Il video incriminato

Sulla pagina Facebook di Eugenio Patanè, consigliere regionale del Pd Lazio, è riapparso dalla memoria del web, uno spot elettorale del gruppo M5S di Frascati in cui, al minuto 1:55, si vede chiaramente Emanuele Dessì, ballare con l’amico Domenico Spada, detto Vulcano (cugino di Roberto Spada e appartenente alla famiglia dei Casamonica). Dessì è il candidato nel proporzionale al Senato nel collegio della provincia di Latina, sponsorizzato convintamente da Roberta Lombardi. Domenico Spada, invece, dopo qualche mese dalla registrazione del video, è stato arrestato e condannato per  usura ed estorsione.

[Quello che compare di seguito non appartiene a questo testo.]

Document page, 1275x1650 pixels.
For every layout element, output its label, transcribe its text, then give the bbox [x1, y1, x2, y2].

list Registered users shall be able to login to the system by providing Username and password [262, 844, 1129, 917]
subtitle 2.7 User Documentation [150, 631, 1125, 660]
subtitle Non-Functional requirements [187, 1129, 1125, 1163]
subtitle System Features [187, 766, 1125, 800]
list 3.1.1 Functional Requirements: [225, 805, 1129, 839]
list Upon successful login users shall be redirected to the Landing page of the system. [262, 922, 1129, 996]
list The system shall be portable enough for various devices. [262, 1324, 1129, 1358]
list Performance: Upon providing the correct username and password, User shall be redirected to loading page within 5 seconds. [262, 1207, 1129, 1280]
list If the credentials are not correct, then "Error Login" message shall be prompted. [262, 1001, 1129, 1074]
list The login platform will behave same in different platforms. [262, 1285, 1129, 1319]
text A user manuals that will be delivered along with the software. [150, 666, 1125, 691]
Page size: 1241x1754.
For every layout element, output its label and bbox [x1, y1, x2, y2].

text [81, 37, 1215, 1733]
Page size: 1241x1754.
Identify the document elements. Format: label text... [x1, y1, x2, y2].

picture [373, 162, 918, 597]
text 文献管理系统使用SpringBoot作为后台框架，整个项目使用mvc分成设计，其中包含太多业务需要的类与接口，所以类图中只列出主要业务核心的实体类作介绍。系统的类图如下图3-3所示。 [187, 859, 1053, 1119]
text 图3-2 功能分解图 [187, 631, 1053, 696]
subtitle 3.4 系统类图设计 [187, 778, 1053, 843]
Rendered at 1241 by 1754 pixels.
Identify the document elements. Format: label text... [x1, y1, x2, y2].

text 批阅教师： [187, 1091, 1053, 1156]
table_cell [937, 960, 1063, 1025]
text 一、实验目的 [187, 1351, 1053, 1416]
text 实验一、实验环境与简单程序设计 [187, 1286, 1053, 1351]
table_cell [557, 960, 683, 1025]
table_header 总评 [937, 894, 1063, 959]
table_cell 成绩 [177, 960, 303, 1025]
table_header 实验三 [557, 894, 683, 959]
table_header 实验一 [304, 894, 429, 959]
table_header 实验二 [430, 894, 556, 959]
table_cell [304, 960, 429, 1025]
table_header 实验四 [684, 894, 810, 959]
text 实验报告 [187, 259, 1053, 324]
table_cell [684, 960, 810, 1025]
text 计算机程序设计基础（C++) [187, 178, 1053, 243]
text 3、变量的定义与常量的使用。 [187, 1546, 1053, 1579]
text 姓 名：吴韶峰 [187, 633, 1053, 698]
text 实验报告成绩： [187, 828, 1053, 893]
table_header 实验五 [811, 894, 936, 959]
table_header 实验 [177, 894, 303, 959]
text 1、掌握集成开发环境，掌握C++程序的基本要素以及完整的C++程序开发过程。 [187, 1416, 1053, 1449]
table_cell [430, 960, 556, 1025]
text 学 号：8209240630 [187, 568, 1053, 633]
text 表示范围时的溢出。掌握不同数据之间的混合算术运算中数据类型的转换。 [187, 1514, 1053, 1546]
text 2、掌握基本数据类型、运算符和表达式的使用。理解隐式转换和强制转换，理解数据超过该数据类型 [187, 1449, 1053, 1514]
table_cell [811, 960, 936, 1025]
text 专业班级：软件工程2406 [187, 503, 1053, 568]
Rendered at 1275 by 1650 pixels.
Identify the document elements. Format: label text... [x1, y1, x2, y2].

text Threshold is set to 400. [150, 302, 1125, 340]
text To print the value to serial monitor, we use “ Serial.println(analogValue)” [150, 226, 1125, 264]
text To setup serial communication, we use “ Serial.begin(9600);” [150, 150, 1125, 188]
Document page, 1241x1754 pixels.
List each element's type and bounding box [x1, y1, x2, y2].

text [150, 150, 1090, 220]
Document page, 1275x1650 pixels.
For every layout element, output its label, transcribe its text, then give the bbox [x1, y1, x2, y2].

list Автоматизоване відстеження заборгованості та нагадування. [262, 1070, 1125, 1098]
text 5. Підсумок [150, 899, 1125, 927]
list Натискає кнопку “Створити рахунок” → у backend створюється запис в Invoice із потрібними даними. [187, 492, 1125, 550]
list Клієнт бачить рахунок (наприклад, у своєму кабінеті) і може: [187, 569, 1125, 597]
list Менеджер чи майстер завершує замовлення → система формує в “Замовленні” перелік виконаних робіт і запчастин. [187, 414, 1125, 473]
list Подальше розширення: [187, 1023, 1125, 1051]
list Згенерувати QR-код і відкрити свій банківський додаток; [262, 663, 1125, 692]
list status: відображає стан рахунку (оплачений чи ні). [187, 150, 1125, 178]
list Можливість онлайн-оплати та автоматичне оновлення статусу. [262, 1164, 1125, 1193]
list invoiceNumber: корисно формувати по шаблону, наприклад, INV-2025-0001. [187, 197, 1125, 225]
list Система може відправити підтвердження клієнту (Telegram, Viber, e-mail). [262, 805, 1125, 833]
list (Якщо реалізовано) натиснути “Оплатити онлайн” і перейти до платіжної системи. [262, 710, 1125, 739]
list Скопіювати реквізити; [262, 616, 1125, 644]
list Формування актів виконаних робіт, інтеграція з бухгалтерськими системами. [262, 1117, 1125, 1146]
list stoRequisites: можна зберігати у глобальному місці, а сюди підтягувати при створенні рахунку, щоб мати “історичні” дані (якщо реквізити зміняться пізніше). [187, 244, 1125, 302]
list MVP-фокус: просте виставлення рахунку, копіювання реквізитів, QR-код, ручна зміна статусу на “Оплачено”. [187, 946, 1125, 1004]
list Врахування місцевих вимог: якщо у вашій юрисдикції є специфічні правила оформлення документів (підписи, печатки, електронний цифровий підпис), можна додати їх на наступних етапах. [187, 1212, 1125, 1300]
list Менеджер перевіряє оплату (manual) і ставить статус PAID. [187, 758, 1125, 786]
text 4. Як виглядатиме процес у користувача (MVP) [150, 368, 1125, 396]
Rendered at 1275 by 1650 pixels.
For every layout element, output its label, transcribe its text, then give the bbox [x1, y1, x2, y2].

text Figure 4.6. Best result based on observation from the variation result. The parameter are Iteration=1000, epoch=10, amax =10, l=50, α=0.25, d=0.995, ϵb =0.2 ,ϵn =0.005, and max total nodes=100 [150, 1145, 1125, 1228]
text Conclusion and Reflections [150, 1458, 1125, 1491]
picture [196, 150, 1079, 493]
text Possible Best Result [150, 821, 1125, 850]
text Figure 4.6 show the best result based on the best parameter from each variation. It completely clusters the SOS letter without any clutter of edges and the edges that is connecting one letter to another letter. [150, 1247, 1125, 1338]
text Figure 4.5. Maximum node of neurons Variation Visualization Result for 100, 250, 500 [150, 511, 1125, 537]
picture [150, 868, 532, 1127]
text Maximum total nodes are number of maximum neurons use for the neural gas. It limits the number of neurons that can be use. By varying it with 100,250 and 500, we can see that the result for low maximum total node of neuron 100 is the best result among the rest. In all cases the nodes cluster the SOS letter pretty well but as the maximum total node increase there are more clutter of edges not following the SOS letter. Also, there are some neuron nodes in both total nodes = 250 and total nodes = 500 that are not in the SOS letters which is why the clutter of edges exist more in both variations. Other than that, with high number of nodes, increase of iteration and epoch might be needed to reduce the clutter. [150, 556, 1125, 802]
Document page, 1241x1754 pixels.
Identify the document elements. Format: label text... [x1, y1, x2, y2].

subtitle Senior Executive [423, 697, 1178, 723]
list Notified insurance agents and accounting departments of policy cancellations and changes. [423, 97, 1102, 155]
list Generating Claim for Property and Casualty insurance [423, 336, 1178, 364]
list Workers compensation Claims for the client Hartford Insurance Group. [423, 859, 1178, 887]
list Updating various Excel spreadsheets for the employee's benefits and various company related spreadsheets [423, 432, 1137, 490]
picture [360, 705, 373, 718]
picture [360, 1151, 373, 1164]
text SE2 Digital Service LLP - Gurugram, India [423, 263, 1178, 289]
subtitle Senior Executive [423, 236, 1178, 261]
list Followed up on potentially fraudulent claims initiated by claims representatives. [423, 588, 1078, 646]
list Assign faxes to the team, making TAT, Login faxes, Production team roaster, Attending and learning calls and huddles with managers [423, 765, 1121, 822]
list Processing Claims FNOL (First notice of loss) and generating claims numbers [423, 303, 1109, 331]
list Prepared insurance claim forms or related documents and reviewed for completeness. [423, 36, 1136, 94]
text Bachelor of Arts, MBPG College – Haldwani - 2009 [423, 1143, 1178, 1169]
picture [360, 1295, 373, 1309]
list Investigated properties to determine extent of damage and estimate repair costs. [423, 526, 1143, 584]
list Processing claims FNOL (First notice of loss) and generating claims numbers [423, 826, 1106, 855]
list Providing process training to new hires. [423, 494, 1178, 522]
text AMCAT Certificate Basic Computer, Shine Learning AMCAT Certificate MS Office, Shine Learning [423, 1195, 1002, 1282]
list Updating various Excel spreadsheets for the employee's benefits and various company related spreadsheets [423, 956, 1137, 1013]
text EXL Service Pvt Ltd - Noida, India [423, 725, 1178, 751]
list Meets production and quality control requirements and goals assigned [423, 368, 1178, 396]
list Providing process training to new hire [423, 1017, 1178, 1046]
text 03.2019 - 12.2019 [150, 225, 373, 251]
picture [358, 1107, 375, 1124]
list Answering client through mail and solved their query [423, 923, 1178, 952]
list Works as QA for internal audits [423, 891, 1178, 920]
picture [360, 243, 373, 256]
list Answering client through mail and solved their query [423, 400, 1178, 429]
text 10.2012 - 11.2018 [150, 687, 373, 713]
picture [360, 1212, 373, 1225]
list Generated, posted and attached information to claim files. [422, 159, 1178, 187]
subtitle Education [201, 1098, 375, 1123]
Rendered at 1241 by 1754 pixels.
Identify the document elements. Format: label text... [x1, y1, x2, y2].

Le reazioni della politica

“Eccoli i super-esperti scelti da M5S: a braccetto con i boss del clan Spada – dichiara la senatrice Monica Cirinnà, capolista Pd nel collegio Lazio 2- “Cosa ha da dire Di Maio?, aggiunge. Il sud pontino, da Fondi a Latina fino ad Aprilia, ha conosciuto in questi anni una preoccupante infiltrazione della criminalità organizzata da parte della camorra e della ‘ndrangheta ed è inquietante che un candidato M5S mostri senza timore i suoi legami pericolosi. La legalità non è un optional di cui riempirsi la bocca a giorni alterni: ora M5S deve immediatamente ritirare la candidatura di Dessì e scusarsi con i cittadini”. Anche Marco Miccoli deputato del Pd si chiede: “Che dice Roberta Lombardi dell’appoggio degli Spada alla candidatura del suo fedelissimo?”. Gli fa eco la senatrice del Pd Annamaria Parente, candidata ai Castelli al Senato: “È un video francamente imbarazzante soprattutto per un partito che fa dell’onestà e della legalità la sua bandiera”.

I precedenti

Ma Dessì, per quanto si difenda dalle accuse, non sembra nuovo ad atteggiamenti inopportuni sul web e nella vita reale. Sempre su Facebook è riemerso un suo vecchio post in cui racconta di aver dovuto “menare” ad un ragazzo rumeno.

Sarà abbastanza per far ritirare la sua candidatura al Senato? O il M5S ha bisogno di altre prove?